• Text passage:
-- Opening Marker --
Increased seasonal concentrations of algal organic matter (AOM) in raw water can disrupt production of drinking water. The aim of the present study is to elucidate the mechanisms involved in coagulation of peptides and proteins in AOM.
The available data suggest that charge neutralization and nonspecific adsorption are the dominant mechanisms effective in the coagulation. The highest removal of peptides and proteins is achieved in the pH range 4-6, when positively charged hydrolysis products of a Fe(III) coagulant neutralize the negative surface of peptides/proteins.
At a low dissolved organic carbon (DOC) and Fe concentration ratio, nonspecific adsorption of peptides/proteins on Fe(III) oxide-hydroxide particles, as described by the electrostatic patch model, enables coagulation at pH 6-8. In contrast, at high concentration ratios of DOC/Fe, steric stabilization reduces the effectiveness of coagulation in the same pH range.
-- Closing Marker --
• Directions:
1. List every mechanism that the passage on coagulating algal organic matter names as affecting the coagulation of peptides and proteins, including any that reduces it.
2. Retype the passage on coagulating algal organic matter, everything from "The available data" down to "same pH range.".
3. Extend the passage on coagulating algal organic matter, picking up after its last sentence.

• Provided material:
-- Opening Marker --
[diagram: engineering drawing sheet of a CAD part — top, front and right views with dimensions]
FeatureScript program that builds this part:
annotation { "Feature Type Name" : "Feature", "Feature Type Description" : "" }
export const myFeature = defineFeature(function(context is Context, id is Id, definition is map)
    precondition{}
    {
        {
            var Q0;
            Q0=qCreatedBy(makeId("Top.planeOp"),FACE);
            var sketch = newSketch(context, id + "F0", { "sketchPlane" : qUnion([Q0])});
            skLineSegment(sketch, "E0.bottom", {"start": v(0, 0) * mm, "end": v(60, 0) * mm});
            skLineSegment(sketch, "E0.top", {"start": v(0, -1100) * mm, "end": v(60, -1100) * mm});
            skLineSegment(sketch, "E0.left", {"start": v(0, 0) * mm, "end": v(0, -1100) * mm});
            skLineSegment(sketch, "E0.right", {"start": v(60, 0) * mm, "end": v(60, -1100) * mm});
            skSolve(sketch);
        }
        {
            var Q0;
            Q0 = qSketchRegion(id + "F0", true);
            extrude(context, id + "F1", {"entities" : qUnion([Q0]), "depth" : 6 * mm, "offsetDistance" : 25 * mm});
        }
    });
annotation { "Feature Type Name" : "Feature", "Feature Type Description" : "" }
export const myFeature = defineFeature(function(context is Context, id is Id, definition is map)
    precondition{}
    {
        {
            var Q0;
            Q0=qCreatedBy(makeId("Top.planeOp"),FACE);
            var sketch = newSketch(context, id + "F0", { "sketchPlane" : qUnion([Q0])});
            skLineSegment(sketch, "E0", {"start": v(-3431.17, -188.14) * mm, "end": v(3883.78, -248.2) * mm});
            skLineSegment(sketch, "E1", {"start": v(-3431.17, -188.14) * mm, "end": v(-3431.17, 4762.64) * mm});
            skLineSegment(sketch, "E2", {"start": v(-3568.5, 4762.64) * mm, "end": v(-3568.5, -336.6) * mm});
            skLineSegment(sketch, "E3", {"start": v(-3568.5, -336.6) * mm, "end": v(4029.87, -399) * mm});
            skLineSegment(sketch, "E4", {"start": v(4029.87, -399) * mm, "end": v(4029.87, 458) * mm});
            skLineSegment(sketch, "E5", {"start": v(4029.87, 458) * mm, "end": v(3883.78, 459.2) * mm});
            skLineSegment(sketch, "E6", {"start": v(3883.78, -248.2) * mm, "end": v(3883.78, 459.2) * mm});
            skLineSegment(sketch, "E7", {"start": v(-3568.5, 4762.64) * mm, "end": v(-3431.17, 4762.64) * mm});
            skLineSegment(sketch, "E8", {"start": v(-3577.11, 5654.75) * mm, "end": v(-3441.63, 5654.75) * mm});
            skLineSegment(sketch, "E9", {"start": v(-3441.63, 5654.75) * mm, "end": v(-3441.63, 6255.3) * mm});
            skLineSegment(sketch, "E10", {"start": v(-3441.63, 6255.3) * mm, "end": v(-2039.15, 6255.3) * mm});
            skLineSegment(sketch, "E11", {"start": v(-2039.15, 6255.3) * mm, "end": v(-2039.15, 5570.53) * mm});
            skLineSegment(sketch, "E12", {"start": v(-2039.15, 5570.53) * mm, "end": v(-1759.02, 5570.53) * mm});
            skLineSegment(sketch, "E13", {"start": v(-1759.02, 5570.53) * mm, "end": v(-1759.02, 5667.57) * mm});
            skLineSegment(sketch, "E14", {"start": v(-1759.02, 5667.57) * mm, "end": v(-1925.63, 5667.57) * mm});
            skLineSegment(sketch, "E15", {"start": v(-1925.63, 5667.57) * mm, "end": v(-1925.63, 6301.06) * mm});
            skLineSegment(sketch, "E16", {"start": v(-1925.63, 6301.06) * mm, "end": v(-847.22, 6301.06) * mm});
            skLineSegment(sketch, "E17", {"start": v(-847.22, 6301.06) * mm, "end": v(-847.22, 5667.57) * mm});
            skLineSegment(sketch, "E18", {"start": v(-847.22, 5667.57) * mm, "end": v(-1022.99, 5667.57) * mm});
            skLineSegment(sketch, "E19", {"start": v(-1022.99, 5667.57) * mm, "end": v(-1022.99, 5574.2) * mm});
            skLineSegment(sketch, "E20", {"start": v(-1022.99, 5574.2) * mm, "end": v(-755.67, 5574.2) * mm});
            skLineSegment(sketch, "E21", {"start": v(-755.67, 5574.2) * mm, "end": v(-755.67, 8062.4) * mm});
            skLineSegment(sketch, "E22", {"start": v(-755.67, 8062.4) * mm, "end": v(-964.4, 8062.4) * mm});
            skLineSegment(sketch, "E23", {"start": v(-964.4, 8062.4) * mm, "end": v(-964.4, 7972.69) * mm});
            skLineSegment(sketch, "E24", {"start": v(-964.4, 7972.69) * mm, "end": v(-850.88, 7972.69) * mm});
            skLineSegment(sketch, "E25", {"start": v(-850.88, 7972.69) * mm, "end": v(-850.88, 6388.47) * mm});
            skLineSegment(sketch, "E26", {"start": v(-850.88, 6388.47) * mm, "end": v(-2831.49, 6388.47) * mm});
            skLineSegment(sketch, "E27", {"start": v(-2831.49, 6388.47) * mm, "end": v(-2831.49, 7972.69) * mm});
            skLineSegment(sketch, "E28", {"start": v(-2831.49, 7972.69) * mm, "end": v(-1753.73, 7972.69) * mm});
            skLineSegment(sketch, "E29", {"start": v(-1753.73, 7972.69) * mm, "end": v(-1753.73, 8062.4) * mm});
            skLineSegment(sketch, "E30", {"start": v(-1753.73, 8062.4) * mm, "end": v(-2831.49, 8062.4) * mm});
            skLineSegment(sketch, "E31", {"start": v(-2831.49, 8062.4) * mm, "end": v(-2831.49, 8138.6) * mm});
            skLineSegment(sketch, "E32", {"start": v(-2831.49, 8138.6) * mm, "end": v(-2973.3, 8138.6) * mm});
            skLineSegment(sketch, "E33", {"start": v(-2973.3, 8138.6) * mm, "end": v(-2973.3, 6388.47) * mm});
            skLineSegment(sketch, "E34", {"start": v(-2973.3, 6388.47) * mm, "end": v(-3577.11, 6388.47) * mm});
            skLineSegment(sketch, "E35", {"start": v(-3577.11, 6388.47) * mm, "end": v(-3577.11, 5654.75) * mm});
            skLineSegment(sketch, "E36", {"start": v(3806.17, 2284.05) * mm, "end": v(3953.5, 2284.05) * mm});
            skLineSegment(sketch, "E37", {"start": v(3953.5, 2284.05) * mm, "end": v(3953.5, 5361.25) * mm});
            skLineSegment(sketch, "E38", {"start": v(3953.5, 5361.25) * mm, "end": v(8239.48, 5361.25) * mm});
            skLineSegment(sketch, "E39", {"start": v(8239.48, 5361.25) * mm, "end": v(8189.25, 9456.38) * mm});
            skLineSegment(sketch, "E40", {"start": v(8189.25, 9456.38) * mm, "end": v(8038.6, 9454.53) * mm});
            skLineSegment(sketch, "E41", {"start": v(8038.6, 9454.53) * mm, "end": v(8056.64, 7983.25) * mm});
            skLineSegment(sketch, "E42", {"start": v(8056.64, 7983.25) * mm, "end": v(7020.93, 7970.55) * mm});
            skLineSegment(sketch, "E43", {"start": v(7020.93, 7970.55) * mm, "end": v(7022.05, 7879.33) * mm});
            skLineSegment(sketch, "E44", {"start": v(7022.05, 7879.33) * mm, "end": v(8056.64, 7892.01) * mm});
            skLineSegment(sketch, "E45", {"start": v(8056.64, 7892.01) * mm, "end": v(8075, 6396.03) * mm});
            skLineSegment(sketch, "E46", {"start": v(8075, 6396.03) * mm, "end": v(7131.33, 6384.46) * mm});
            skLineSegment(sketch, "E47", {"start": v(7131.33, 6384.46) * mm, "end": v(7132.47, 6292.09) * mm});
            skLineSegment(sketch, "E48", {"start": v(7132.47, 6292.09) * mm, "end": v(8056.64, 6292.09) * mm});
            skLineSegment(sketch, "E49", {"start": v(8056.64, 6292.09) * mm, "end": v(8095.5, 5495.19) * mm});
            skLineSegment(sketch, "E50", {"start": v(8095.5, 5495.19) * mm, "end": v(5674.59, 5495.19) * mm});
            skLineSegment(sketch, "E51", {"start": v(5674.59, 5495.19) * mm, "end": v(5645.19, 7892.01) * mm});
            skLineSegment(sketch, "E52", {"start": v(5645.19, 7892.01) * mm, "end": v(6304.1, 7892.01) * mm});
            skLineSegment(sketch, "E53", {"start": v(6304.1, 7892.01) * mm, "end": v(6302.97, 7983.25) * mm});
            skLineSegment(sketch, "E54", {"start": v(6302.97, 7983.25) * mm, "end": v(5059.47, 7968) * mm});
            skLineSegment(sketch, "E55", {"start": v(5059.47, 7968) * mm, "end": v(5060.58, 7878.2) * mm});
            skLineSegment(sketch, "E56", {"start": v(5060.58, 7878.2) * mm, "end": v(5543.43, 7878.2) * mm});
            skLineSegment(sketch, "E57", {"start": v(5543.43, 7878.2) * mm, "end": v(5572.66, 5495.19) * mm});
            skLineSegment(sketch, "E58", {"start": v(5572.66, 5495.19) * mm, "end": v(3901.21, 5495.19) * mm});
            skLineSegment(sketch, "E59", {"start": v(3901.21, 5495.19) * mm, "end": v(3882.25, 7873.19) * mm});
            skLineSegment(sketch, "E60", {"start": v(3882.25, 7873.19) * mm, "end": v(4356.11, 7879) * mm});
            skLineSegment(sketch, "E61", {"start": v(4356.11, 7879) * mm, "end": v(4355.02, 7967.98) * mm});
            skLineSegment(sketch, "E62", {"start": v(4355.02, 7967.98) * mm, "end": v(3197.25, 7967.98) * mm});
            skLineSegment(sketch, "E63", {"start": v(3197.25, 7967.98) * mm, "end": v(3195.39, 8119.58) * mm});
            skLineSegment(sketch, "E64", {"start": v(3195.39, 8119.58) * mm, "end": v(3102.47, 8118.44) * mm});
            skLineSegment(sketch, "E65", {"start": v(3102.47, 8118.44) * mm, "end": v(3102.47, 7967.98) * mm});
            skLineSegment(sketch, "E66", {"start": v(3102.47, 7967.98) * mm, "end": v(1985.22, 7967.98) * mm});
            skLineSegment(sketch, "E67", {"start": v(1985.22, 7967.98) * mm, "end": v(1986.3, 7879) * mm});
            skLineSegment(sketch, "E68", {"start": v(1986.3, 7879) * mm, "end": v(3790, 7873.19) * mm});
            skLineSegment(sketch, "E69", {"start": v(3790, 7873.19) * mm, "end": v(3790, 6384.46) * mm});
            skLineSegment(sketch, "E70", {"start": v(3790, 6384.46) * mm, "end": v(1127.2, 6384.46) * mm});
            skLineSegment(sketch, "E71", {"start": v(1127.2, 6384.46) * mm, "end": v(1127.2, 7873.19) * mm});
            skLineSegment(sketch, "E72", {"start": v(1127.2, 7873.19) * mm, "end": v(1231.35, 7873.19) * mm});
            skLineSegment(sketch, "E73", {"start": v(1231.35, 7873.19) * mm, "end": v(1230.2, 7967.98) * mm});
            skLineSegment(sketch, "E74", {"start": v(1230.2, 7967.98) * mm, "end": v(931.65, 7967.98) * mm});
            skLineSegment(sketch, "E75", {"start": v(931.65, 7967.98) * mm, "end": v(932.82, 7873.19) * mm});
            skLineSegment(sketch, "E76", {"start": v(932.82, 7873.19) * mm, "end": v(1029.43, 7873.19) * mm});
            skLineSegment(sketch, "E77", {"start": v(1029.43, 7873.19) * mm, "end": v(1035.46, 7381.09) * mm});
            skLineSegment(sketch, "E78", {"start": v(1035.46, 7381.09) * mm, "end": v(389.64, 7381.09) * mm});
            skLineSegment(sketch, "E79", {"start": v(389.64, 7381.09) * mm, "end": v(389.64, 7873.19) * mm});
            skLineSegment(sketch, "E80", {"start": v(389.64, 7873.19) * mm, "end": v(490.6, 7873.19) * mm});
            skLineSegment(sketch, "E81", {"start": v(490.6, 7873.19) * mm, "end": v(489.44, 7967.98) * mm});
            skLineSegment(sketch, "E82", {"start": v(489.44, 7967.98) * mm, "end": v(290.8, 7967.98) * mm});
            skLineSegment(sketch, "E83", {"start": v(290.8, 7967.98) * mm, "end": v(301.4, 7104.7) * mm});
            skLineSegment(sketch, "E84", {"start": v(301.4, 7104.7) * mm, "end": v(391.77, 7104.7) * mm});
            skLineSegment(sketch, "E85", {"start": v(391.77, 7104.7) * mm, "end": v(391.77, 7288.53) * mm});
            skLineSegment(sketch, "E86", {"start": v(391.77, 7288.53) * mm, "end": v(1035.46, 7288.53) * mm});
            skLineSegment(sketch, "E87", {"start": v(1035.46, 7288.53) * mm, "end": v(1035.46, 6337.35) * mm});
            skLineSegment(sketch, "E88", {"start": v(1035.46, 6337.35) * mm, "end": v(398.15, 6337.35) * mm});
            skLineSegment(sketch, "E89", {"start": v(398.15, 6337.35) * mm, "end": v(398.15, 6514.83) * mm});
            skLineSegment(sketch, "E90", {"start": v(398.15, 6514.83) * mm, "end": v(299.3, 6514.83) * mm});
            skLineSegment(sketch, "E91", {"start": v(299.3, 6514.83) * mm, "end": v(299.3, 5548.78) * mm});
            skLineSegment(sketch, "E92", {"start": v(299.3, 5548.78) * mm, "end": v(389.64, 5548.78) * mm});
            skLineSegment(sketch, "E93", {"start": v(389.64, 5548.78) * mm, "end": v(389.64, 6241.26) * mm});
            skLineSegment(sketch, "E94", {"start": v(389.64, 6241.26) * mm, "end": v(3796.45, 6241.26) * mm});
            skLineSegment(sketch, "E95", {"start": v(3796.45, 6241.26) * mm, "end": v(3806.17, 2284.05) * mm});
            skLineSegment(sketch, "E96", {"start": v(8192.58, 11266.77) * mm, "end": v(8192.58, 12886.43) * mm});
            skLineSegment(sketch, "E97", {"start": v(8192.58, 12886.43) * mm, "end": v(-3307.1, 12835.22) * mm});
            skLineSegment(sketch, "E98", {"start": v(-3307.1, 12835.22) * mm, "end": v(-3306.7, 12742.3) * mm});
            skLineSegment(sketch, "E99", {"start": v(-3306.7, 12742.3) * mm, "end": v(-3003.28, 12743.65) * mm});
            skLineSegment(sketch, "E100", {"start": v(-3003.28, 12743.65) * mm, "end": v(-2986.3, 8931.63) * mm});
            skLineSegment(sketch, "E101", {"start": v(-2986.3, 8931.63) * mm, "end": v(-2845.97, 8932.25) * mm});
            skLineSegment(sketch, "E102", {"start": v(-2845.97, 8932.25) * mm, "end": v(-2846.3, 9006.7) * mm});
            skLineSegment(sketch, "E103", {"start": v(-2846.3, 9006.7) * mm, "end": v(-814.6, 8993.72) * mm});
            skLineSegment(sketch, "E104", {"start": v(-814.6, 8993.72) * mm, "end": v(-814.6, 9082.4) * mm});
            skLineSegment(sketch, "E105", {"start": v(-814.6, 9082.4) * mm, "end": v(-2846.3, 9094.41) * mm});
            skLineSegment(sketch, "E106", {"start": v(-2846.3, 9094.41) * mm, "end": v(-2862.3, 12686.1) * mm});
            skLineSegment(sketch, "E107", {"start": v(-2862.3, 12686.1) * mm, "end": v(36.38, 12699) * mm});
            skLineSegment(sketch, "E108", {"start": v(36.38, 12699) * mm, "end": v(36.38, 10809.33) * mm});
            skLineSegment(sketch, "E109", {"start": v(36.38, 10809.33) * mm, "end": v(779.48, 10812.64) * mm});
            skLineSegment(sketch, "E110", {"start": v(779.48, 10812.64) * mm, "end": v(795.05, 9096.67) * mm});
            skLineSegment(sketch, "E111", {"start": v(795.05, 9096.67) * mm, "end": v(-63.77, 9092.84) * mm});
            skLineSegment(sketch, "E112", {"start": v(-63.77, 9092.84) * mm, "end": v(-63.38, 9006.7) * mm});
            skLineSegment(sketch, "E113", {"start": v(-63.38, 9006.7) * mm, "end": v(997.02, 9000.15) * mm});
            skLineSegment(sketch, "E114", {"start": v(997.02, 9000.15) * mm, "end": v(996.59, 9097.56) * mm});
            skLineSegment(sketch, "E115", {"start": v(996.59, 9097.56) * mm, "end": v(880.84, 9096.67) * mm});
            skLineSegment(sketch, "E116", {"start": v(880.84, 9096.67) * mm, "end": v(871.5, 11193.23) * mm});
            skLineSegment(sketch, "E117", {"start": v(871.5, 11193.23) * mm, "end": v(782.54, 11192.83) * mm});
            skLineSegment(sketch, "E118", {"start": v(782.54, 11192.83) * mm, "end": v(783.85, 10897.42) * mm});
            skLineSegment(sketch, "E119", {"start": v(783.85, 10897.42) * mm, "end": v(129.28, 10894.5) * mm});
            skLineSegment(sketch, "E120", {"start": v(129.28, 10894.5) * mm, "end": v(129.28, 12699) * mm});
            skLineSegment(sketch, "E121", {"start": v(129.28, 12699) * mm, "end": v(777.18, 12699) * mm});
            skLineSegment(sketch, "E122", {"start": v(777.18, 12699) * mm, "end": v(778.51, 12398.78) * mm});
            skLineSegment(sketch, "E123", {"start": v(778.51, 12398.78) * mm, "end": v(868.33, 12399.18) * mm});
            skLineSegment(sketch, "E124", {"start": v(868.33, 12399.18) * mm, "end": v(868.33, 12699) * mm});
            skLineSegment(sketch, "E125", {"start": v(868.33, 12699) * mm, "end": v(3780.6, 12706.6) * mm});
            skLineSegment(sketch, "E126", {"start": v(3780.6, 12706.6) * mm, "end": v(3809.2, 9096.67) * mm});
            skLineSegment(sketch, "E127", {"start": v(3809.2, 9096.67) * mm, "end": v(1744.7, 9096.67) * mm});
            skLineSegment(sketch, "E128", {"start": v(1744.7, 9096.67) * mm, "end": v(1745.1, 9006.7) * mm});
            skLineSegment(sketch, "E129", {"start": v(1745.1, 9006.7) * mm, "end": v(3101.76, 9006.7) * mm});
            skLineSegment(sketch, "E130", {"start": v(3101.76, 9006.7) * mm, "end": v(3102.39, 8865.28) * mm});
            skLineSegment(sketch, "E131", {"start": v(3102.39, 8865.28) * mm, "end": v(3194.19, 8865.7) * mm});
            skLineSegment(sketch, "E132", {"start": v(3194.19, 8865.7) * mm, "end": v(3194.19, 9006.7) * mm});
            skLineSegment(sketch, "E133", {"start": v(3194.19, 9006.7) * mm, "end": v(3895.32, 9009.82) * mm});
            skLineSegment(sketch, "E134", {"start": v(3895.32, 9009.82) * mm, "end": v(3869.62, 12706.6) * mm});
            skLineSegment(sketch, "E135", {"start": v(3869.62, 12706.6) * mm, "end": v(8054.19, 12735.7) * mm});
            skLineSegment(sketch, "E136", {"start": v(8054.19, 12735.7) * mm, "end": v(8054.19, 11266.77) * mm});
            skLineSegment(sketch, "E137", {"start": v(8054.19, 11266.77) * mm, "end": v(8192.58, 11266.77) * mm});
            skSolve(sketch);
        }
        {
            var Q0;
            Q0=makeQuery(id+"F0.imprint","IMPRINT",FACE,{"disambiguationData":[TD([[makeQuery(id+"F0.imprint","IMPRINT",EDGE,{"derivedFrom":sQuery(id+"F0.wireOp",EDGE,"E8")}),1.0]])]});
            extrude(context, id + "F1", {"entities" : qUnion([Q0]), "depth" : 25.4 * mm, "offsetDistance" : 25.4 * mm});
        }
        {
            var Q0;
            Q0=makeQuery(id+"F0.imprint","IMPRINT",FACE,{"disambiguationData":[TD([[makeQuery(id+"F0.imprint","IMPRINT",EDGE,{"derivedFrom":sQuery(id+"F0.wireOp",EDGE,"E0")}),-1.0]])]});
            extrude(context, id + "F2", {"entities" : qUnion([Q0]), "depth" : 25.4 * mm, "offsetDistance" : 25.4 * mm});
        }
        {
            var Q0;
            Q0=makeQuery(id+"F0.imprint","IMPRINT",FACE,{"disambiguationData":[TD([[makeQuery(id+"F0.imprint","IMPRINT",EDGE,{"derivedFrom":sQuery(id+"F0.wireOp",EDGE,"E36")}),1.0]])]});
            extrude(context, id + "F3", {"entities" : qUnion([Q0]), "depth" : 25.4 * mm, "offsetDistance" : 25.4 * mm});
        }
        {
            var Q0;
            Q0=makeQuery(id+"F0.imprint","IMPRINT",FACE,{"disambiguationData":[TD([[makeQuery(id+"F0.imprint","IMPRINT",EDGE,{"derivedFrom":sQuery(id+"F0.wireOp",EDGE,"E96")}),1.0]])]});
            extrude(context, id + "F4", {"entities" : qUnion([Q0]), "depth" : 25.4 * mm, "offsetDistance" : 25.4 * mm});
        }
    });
-- Closing Marker --
• Answers to this exercise:
1.
Charge neutralization
Nonspecific adsorption
Steric stabilization

2.
The available data suggest that charge neutralization and nonspecific adsorption are the dominant mechanisms effective in the coagulation. The highest removal of peptides and proteins is achieved in the pH range 4-6, when positively charged hydrolysis products of a Fe(III) coagulant neutralize the negative surface of peptides/proteins.
At a low dissolved organic carbon (DOC) and Fe concentration ratio, nonspecific adsorption of peptides/proteins on Fe(III) oxide-hydroxide particles, as described by the electrostatic patch model, enables coagulation at pH 6-8. In contrast, at high concentration ratios of DOC/Fe, steric stabilization reduces the effectiveness of coagulation in the same pH range.

3.
At pH around 6, the coagulation is disrupted due to the formation of Fepeptide/protein complexes. The study shows that the coagulation effectiveness and removability of peptides/proteins are strongly dependent on pH, which determines the charge of peptides/proteins and hydrolysis products of the coagulant and, therefore, the prevailing interactions between them.